MAY 18, 2018
This is what happens when you prop up weak markets and make them appear strong.
Inflated risk asset prices are not indicative of fundamental economic strength. They’re indicative of a whole lot of ZIRP cash sloshing around in seek of investment return. An effort to stem inflationary pressure the Fed has created itself will simultaneously choke out an already-sputtering economy.
The Fed is tightening into weakness and will reverse course by pausing rate hikes later this year.
When that happens, important trends in stocks, bonds, currencies and gold will be thrown into reverse.
Outwardly, the Fed is sanguine about the prospects for monetary normalization. Both Janet Yellen and new Fed chair Jay Powell have said that interest rate hikes will be steady and gradual.

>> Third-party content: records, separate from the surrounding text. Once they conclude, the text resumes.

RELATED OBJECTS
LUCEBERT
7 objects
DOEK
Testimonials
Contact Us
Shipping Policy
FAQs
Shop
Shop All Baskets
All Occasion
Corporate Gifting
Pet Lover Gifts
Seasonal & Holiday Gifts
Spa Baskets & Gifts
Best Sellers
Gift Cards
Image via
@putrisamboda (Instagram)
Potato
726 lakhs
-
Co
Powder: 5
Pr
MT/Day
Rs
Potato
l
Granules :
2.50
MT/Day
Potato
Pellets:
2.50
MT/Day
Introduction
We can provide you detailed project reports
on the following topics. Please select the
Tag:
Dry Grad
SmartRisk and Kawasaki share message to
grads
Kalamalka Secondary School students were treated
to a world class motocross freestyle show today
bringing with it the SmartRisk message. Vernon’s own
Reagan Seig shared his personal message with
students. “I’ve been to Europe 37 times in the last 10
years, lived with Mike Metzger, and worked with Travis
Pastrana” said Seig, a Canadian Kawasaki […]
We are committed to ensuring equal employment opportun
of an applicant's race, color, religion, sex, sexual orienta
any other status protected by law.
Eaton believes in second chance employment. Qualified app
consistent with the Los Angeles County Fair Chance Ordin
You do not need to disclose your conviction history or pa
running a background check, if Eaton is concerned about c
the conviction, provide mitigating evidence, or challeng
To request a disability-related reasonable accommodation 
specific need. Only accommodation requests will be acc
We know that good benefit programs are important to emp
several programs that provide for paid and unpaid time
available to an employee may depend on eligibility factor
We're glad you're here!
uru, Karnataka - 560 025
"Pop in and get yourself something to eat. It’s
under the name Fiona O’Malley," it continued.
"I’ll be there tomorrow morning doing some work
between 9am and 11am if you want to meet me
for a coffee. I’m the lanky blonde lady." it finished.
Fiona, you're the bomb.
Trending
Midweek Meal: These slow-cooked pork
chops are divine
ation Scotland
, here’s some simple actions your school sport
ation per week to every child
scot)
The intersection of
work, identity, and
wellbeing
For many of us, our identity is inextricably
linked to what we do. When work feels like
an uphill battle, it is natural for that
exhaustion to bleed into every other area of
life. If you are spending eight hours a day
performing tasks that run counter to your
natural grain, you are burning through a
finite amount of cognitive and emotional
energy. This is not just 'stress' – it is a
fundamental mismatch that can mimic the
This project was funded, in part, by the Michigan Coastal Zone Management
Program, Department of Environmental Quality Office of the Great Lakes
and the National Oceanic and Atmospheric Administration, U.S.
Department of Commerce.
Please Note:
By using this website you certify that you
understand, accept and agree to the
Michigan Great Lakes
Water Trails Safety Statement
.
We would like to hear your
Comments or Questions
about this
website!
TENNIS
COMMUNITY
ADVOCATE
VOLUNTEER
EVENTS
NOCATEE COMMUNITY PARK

In practice, this means four rate hikes per year, 0.25% each, every March, June, September and December, with occasional pauses prompted by strong signs of disinflation, disorderly markets or diminution in job creation.

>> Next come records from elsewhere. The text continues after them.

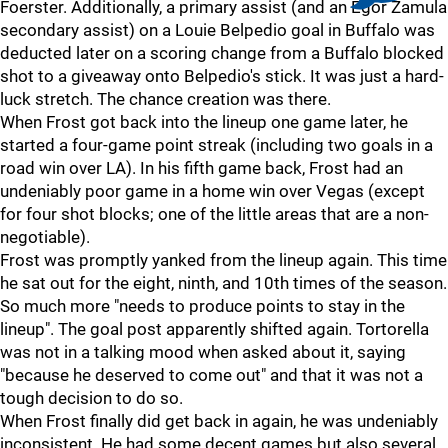
Foerster. Additionally, a primary assist (and an Egor Zamula
secondary assist) on a Louie Belpedio goal in Buffalo was
deducted later on a scoring change from a Buffalo blocked
shot to a giveaway onto Belpedio's stick. It was just a hard-
luck stretch. The chance creation was there.
When Frost got back into the lineup one game later, he
started a four-game point streak (including two goals in a
road win over LA). In his fifth game back, Frost had an
undeniably poor game in a home win over Vegas (except
for four shot blocks; one of the little areas that are a non-
negotiable).
Frost was promptly yanked from the lineup again. This time
he sat out for the eight, ninth, and 10th times of the season.
So much more "needs to produce points to stay in the
lineup". The goal post apparently shifted again. Tortorella
was not in a talking mood when asked about it, saying
"because he deserved to come out" and that it was not a
tough decision to do so.
When Frost finally did get back in again, he was undeniably
inconsistent. He had some decent games but also several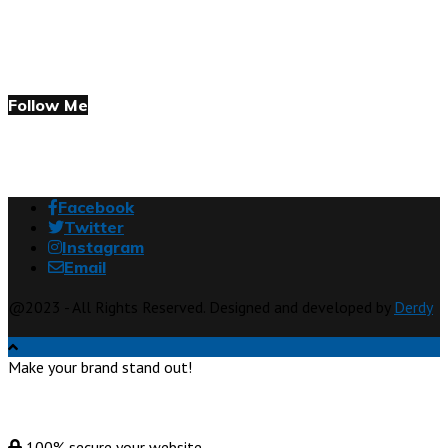
Follow Me
Facebook
Twitter
Instagram
Email
@2023 - All Rights Reserved. Designed and developed by
Derdy
Make your brand stand out!
100% secure your website.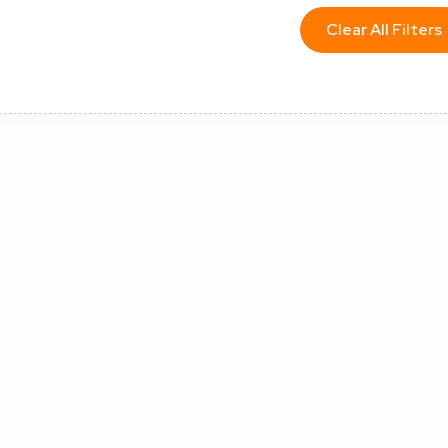
Clear All Filters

Lately job creation has been strong. And inflation has picked up. But it’s been spotty. The Fed still faces headwinds in achieving its inflation goal.
The Fed is going to find out the hard way that raising rates and reducing the balance sheet will slow the economy. I believe that will ultimately lead to another flip-flop and the Fed will once again loosen.
When the market sees that the Fed has decided to flip from tightening to an easing policy, look for increased volatility — and more corrections.